KU senior seeks hair donations

Student project is a cut above

Brenda Pollom has been stalking Kansas University students, scoping out their hair.

If the hair is longer than 10 inches and isn’t bleached or permed, she asks the students if she can cut it off.

It’s not quite as strange as it sounds. Pollom is organizing a “hair drive” Tuesday to benefit Locks of Love, a national program that makes hairpieces for children with cancer.

“I tell them it’s for children with cancer, but it’s a fun-spirited event,” she said. “I don’t want it to be something that brings people down.”

Pollom, a senior from St. Louis, is staging the drive as part of her Media Management class. The assignment was to put on an event, publicize it and supervise other people while doing so.

Pollom said her goal was to collect 45 sets of hair Tuesday. She said she already had pledges from several classmates and friends, and she plans to get her own 15-inch braids hacked.

“I’ve been growing my hair out for four years,” she said. “I wanted it long. I said when it got long enough that I got sick of it, I’d chop it off.”

Pollom said her stepgrandmother was diagnosed with breast cancer two years ago. Shortly after that, Pollom said she had a dream about conducting a hair drive.

Now, she’s actually doing it.

“It’s so weird,” she said.

Kansas University senior Brenda Pollom, St. Louis, is hoping other KU students will join her and donate their hair for Locks of Love, a national program that makes wigs for children with cancer. Pollom will be set up Tuesday at Wescoe Beach with four Lawrence salons looking for donors ready to part with some of their hair. Pollom and a friend demonstrate what a hair donation might look like Friday on the KU campus.

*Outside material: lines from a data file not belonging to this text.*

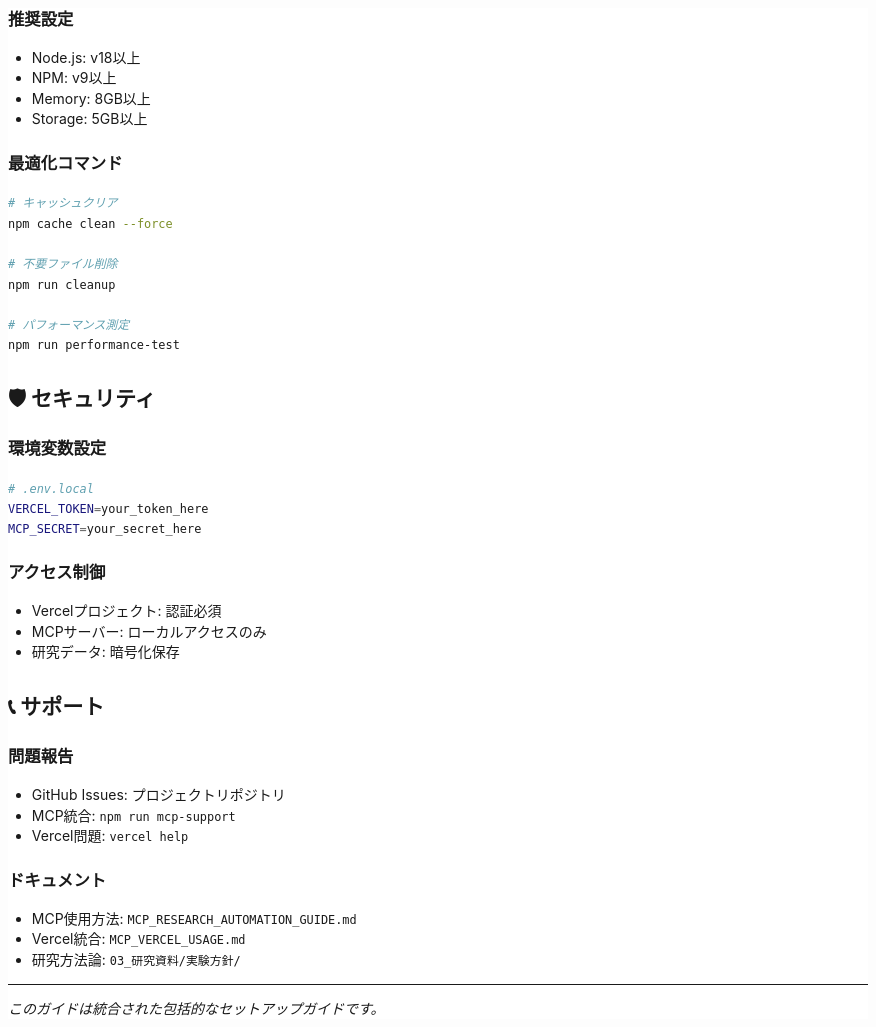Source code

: ### 推奨設定
- Node.js: v18以上
- NPM: v9以上
- Memory: 8GB以上
- Storage: 5GB以上

### 最適化コマンド
```bash
# キャッシュクリア
npm cache clean --force

# 不要ファイル削除
npm run cleanup

# パフォーマンス測定
npm run performance-test
```

## 🛡️ セキュリティ

### 環境変数設定
```bash
# .env.local
VERCEL_TOKEN=your_token_here
MCP_SECRET=your_secret_here
```

### アクセス制御
- Vercelプロジェクト: 認証必須
- MCPサーバー: ローカルアクセスのみ
- 研究データ: 暗号化保存

## 📞 サポート

### 問題報告
- GitHub Issues: プロジェクトリポジトリ
- MCP統合: `npm run mcp-support`
- Vercel問題: `vercel help`

### ドキュメント
- MCP使用方法: `MCP_RESEARCH_AUTOMATION_GUIDE.md`
- Vercel統合: `MCP_VERCEL_USAGE.md`
- 研究方法論: `03_研究資料/実験方針/`

---

*このガイドは統合された包括的なセットアップガイドです。*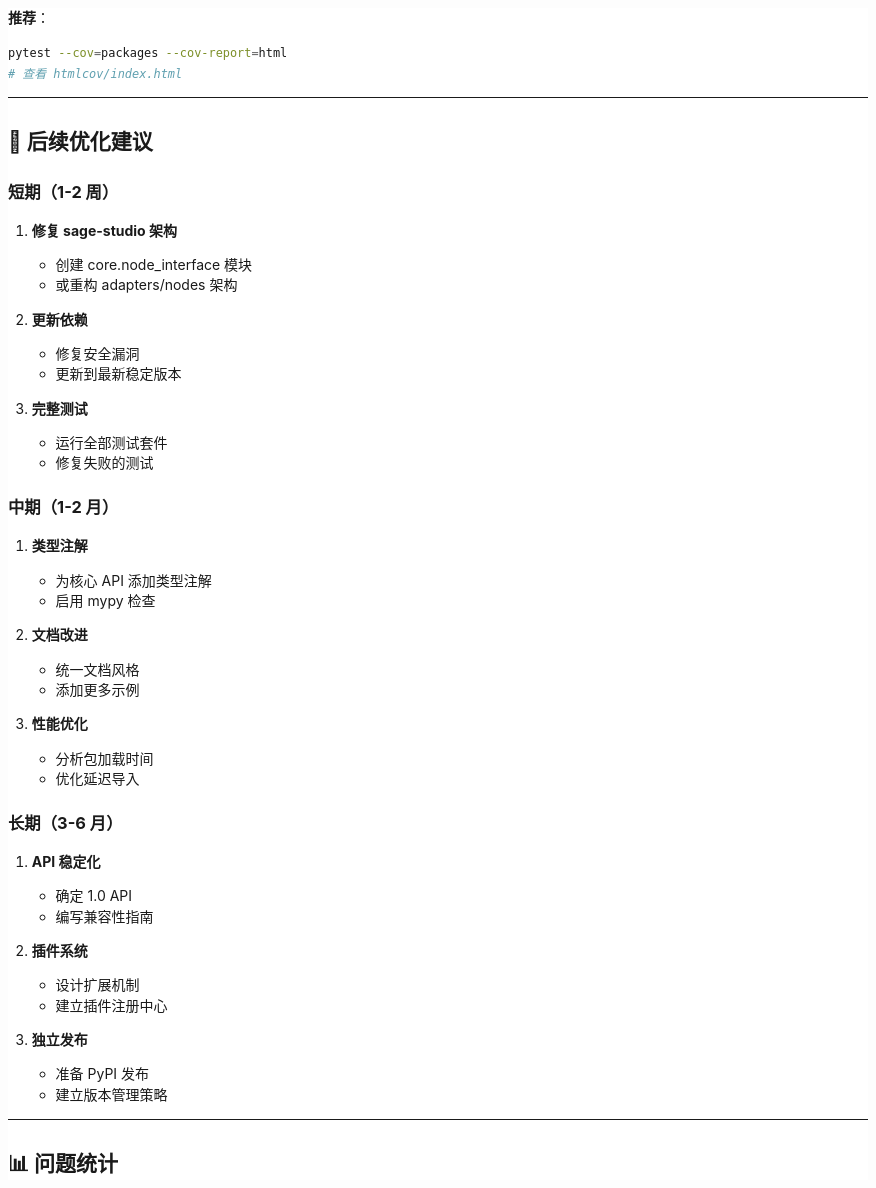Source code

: **推荐**：
```bash
pytest --cov=packages --cov-report=html
# 查看 htmlcov/index.html
```

---

## 🚀 后续优化建议

### 短期（1-2 周）

1. **修复 sage-studio 架构**
   - 创建 core.node_interface 模块
   - 或重构 adapters/nodes 架构

2. **更新依赖**
   - 修复安全漏洞
   - 更新到最新稳定版本

3. **完整测试**
   - 运行全部测试套件
   - 修复失败的测试

### 中期（1-2 月）

1. **类型注解**
   - 为核心 API 添加类型注解
   - 启用 mypy 检查

2. **文档改进**
   - 统一文档风格
   - 添加更多示例

3. **性能优化**
   - 分析包加载时间
   - 优化延迟导入

### 长期（3-6 月）

1. **API 稳定化**
   - 确定 1.0 API
   - 编写兼容性指南

2. **插件系统**
   - 设计扩展机制
   - 建立插件注册中心

3. **独立发布**
   - 准备 PyPI 发布
   - 建立版本管理策略

---

## 📊 问题统计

The hair drive will be from 9:30 a.m. to 3:30 p.m. on Wescoe Beach at KU. Pollom enlisted the help of four Lawrence salons Headmasters, 809 Vt., Sakaroff’s, 12 E. Eighth St., Get Ready, 714 Vt., and The Total Look, 708 W. Ninth St. to cut hair.

She also plans to have music. KJHK, the student-run radio station, is a sponsor.

Locks of Love, a nonprofit organization based in Lake Worth, Fla., was established in 1997. It has provided more than 800 hairpieces to children undergoing cancer treatment.

To qualify as a donor, a person’s hair must be at least 10 inches long and bundled in a pony tail or braid. It must be “healthy hair,” undamaged by bleach or recent perms, according to Locks of Love standards. Dyed hair is fine, so long as it’s healthy.

The hair drive will be from 9:30 a.m. to 3:30 p.m. Tuesday on Wescoe Beach. Donors’ hair must be at least 10 inches long and in good condition.

Gary Hawke, a lecturer who teaches Pollom’s class, said students chose a variety of projects. Hawke noted Pollom’s challenge of convincing people to part with hair they’ve been growing for years, which he said “could be a pretty traumatic experience.”

“She took on a good project,” Hawke said. “She really cares about it. She has a pretty lofty goal of the number of people donating hair. I thought if she got 10 people to donate hair she’d be doing pretty well.”